VINCENZO MIRRA in collegamento a ‘QUELLI CHE…’

“Stasera mi auguro che sia una partita propositiva, in cui la Lazio potrà tirar fuori almeno un punto; non deve partire sconfitta. Il Milan sta portando avanti la sua crescita, infatti è nelle primissime posizioni; la Lazio deve avere continuità, senza perdere la sua identità, deve fare il suo gioco. Se esce indenne da questa partita, poi ha una gara altrettanto difficile col Bologna e poi tre sfide in cui si giocherà tanto prima del mercato.
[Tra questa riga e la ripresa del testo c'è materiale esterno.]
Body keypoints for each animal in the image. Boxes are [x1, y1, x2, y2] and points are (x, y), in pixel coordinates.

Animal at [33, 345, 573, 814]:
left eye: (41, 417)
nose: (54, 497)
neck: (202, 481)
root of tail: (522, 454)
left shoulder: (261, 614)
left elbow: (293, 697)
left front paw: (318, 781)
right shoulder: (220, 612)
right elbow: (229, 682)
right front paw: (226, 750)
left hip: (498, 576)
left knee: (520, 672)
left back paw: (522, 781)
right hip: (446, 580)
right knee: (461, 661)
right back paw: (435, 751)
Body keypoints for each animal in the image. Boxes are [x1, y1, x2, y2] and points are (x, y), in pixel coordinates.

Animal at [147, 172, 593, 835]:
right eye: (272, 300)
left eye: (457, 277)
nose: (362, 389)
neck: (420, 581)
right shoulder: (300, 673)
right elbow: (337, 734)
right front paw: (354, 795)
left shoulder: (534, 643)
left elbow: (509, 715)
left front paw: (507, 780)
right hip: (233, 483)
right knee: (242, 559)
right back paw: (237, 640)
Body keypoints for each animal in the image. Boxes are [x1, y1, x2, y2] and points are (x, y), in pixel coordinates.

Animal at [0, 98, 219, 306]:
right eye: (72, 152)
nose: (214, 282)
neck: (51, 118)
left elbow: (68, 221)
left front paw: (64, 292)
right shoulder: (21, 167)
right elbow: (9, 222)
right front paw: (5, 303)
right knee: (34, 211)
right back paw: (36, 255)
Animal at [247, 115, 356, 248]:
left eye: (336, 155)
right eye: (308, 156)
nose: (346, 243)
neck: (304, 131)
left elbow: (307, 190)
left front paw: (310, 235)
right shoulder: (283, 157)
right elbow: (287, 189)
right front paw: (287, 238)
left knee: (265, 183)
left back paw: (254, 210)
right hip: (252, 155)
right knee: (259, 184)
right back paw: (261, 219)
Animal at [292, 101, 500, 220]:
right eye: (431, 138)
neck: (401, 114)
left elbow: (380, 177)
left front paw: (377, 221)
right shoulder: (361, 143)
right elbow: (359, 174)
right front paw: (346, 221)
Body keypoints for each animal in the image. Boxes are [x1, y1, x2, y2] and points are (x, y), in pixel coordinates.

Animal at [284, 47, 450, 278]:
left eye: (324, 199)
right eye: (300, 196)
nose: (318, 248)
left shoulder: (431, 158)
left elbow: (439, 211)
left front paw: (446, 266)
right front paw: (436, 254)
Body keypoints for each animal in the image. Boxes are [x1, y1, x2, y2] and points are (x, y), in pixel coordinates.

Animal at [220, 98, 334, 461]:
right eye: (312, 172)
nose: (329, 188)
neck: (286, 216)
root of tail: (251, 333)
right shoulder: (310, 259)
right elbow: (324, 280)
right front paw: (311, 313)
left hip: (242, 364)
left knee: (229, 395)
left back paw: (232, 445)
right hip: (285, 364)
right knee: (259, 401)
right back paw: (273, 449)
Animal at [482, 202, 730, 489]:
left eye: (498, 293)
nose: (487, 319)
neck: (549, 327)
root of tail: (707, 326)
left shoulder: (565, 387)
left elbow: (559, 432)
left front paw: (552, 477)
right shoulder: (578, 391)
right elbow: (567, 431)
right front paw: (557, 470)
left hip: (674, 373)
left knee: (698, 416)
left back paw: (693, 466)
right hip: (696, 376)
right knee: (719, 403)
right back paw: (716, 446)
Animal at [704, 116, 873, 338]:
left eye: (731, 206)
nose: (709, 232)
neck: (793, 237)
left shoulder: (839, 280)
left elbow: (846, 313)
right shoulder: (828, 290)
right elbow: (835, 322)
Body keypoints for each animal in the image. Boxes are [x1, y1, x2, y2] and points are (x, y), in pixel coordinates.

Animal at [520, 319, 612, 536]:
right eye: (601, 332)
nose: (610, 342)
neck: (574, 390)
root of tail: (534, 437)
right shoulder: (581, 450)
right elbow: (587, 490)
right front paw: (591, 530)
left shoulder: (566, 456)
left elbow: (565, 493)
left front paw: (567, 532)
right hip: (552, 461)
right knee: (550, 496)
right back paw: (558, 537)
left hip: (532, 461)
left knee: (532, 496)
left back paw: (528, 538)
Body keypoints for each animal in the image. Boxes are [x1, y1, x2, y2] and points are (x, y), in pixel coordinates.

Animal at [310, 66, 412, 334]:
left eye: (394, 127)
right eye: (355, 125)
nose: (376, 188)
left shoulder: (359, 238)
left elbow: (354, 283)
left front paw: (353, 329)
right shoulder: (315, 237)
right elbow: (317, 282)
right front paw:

Allegri è stato molto criticato, nonostante abbia vinto: questo è il male del calcio. Io lo reputo un grande tecnico proprio perché sfrutta al meglio le caratteristiche dei calciatori che ha a disposizioni. Fa vedere esattamente come un allenatore deve gestire la squadra. Mi arrabbio quando sento che lo criticano per il mancato gioco.

La Lazio non deve dare spazio e possibilità di ripartenza, deve fare una gara accorta, deve mettere un uomo molto vicino, o comunque in contrapposizione, a Modric che è il motore dei rossoneri. Detto questo, il gioco del Milan è facilmente leggibile, ma poi c’è la qualità dei calciatori che può cambiare la sfida.

Con Vecino perdi l’aggressività che ti dà Cataldi ma è un calciatore che può darti degli inserimenti; è vero che se gioca davanti alla difesa non deve essere lui quello che si inserisce ma con delle rotazioni potrebbe scardinare la difesa avversaria”.